+++ DATA TO PROCESS +++
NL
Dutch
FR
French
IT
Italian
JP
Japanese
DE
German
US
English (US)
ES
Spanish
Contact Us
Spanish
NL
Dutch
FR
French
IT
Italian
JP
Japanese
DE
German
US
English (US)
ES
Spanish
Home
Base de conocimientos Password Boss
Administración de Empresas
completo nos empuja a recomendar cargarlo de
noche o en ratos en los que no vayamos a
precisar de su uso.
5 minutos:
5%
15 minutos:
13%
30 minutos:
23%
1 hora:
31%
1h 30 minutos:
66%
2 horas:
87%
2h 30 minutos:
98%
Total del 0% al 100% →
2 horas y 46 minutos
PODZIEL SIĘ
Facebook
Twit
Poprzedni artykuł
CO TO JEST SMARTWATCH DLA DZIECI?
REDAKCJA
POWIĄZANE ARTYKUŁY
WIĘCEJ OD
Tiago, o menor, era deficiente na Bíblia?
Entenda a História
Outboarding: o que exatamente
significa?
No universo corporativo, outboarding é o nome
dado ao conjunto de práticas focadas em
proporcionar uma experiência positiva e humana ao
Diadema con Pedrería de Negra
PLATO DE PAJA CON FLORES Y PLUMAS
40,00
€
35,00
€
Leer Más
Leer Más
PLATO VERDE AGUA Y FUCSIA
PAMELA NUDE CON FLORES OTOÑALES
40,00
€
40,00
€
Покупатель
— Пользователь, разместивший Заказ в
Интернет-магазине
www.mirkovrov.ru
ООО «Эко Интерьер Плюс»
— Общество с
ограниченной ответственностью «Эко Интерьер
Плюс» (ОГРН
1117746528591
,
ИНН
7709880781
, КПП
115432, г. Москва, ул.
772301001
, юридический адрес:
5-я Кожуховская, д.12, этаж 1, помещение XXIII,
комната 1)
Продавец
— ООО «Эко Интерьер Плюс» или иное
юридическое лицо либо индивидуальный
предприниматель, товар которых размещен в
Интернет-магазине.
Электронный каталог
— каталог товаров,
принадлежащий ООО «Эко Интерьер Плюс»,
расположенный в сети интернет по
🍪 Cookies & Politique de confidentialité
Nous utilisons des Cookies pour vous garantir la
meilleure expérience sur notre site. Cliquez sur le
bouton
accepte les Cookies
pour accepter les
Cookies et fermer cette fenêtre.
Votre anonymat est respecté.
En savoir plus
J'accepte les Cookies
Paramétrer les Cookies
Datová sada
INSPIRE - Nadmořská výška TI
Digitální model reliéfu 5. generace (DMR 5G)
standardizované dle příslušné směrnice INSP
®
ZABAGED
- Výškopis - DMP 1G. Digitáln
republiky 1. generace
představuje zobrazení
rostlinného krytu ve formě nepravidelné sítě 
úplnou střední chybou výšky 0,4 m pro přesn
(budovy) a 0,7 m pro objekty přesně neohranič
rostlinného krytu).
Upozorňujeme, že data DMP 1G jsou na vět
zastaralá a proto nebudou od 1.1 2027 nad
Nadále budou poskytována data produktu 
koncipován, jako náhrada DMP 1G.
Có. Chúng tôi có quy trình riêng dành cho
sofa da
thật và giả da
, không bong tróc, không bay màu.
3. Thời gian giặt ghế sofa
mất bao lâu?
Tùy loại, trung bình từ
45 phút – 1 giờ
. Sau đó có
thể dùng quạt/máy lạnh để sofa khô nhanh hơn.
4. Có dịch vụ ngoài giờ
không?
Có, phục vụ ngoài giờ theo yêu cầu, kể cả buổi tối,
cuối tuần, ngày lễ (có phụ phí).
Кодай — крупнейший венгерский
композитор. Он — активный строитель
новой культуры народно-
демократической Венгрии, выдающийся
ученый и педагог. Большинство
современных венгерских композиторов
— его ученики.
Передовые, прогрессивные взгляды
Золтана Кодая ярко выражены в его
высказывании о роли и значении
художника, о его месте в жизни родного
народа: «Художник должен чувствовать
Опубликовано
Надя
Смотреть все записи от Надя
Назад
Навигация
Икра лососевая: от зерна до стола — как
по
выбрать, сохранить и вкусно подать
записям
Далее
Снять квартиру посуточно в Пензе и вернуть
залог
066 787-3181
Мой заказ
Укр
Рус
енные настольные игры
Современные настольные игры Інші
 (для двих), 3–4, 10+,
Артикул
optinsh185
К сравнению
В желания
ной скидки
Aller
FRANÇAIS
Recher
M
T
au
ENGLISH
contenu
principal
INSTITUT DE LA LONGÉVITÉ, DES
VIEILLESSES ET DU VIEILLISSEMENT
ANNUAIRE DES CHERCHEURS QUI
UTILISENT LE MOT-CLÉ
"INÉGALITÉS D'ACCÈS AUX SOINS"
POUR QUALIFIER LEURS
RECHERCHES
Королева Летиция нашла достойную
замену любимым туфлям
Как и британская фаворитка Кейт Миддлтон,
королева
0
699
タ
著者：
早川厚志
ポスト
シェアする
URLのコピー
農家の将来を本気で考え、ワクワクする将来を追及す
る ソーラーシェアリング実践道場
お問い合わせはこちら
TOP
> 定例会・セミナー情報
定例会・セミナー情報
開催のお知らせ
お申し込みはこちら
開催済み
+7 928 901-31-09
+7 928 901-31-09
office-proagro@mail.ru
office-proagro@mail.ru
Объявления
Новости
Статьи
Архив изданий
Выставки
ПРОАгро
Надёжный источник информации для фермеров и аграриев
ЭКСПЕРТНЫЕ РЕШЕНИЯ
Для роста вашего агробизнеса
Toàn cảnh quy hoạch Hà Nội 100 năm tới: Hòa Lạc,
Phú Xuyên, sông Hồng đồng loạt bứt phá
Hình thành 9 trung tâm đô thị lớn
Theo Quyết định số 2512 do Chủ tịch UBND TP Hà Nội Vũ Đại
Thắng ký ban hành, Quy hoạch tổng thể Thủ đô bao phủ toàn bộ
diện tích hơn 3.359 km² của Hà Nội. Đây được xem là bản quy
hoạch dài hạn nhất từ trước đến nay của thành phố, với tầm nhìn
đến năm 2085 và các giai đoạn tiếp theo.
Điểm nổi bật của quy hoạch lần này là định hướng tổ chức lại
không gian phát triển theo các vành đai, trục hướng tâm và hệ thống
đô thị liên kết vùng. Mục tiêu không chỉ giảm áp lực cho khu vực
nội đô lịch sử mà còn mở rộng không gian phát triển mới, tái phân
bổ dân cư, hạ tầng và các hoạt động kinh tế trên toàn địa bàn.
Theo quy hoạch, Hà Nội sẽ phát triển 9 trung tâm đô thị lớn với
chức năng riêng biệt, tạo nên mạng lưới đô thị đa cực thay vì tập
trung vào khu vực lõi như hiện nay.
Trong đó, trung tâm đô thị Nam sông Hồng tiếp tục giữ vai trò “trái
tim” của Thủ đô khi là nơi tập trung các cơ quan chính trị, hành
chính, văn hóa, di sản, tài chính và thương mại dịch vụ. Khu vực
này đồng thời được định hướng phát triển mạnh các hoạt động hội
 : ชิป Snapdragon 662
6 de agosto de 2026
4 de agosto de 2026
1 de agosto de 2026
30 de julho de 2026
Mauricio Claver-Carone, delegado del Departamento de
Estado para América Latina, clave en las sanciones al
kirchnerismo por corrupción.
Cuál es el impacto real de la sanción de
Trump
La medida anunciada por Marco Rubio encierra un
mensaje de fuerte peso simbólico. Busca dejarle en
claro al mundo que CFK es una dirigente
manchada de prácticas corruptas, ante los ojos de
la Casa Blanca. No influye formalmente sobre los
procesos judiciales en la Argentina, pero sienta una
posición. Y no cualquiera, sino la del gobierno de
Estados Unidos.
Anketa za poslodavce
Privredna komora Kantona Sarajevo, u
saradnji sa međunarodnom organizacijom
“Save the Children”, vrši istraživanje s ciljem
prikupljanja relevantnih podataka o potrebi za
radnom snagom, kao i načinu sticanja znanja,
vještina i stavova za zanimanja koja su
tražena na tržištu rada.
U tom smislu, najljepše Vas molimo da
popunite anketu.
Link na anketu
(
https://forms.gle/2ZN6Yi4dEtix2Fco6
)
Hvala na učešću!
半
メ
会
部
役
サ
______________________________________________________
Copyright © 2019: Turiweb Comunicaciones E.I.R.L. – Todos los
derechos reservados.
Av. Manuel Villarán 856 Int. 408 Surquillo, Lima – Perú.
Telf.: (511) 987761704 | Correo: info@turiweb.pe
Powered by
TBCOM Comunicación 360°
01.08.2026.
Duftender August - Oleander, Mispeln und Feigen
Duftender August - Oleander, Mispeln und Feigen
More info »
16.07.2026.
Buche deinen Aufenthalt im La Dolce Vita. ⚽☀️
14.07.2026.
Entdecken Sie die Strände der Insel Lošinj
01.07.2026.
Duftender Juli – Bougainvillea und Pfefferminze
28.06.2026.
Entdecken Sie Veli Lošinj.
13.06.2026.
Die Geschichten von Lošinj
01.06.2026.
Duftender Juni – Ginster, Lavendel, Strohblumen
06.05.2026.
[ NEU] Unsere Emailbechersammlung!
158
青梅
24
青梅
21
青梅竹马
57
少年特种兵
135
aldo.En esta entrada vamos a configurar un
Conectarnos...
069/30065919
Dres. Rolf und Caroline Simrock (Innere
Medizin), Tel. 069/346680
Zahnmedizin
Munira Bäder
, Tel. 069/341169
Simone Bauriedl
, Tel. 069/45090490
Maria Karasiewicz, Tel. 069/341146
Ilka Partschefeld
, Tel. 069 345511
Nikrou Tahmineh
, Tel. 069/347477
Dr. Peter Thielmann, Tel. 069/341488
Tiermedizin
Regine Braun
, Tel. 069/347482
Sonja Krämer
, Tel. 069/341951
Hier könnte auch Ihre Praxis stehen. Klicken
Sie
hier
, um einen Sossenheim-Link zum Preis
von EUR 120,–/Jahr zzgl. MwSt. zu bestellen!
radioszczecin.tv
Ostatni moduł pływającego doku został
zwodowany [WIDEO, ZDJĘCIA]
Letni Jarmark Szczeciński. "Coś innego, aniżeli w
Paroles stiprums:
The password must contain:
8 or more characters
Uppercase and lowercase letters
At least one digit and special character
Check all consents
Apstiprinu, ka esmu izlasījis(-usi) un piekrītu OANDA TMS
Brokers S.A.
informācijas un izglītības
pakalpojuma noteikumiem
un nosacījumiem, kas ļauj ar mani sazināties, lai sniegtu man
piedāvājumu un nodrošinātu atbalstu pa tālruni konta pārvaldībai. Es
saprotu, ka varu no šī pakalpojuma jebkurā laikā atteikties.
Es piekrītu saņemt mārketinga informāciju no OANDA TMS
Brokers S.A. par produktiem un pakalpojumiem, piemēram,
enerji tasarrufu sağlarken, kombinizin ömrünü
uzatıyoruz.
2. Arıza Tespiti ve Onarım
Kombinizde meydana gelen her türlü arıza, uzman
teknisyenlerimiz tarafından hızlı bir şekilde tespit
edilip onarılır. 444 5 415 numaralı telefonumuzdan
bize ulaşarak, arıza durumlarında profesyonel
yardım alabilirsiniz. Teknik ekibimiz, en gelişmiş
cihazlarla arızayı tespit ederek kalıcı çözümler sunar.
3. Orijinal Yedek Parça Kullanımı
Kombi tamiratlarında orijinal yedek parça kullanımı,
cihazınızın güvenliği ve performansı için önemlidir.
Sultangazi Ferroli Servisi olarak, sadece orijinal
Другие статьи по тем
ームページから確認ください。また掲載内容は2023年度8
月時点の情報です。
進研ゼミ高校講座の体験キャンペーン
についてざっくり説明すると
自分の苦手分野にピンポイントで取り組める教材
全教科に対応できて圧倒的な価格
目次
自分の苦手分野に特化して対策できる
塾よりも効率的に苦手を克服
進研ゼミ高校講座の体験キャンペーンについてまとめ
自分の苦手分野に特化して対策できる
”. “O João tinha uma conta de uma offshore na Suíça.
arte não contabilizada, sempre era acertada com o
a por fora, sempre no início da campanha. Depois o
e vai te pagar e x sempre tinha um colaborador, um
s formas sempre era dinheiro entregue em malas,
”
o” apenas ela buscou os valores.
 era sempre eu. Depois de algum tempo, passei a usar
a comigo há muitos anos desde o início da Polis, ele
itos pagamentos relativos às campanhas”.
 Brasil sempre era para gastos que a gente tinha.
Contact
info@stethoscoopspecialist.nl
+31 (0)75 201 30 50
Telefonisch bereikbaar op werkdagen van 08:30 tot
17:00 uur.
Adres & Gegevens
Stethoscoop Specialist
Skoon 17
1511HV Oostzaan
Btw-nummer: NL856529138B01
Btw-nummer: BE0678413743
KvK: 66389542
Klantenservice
+++
If a line comes after the one that contains "Upozorňujeme, že data DMP 1G jsou na vět", leave it out; return every line of the entries up to that point exactly, starting with the first, with that line included.

NL
Dutch
FR
French
IT
Italian
JP
Japanese
DE
German
US
English (US)
ES
Spanish
Contact Us
Spanish
NL
Dutch
FR
French
IT
Italian
JP
Japanese
DE
German
US
English (US)
ES
Spanish
Home
Base de conocimientos Password Boss
Administración de Empresas
completo nos empuja a recomendar cargarlo de
noche o en ratos en los que no vayamos a
precisar de su uso.
5 minutos:
5%
15 minutos:
13%
30 minutos:
23%
1 hora:
31%
1h 30 minutos:
66%
2 horas:
87%
2h 30 minutos:
98%
Total del 0% al 100% →
2 horas y 46 minutos
PODZIEL SIĘ
Facebook
Twit
Poprzedni artykuł
CO TO JEST SMARTWATCH DLA DZIECI?
REDAKCJA
POWIĄZANE ARTYKUŁY
WIĘCEJ OD
Tiago, o menor, era deficiente na Bíblia?
Entenda a História
Outboarding: o que exatamente
significa?
No universo corporativo, outboarding é o nome
dado ao conjunto de práticas focadas em
proporcionar uma experiência positiva e humana ao
Diadema con Pedrería de Negra
PLATO DE PAJA CON FLORES Y PLUMAS
40,00
€
35,00
€
Leer Más
Leer Más
PLATO VERDE AGUA Y FUCSIA
PAMELA NUDE CON FLORES OTOÑALES
40,00
€
40,00
€
Покупатель
— Пользователь, разместивший Заказ в
Интернет-магазине
www.mirkovrov.ru
ООО «Эко Интерьер Плюс»
— Общество с
ограниченной ответственностью «Эко Интерьер
Плюс» (ОГРН
1117746528591
,
ИНН
7709880781
, КПП
115432, г. Москва, ул.
772301001
, юридический адрес:
5-я Кожуховская, д.12, этаж 1, помещение XXIII,
комната 1)
Продавец
— ООО «Эко Интерьер Плюс» или иное
юридическое лицо либо индивидуальный
предприниматель, товар которых размещен в
Интернет-магазине.
Электронный каталог
— каталог товаров,
принадлежащий ООО «Эко Интерьер Плюс»,
расположенный в сети интернет по
🍪 Cookies & Politique de confidentialité
Nous utilisons des Cookies pour vous garantir la
meilleure expérience sur notre site. Cliquez sur le
bouton
accepte les Cookies
pour accepter les
Cookies et fermer cette fenêtre.
Votre anonymat est respecté.
En savoir plus
J'accepte les Cookies
Paramétrer les Cookies
Datová sada
INSPIRE - Nadmořská výška TI
Digitální model reliéfu 5. generace (DMR 5G)
standardizované dle příslušné směrnice INSP
®
ZABAGED
- Výškopis - DMP 1G. Digitáln
republiky 1. generace
představuje zobrazení
rostlinného krytu ve formě nepravidelné sítě 
úplnou střední chybou výšky 0,4 m pro přesn
(budovy) a 0,7 m pro objekty přesně neohranič
rostlinného krytu).
Upozorňujeme, že data DMP 1G jsou na vět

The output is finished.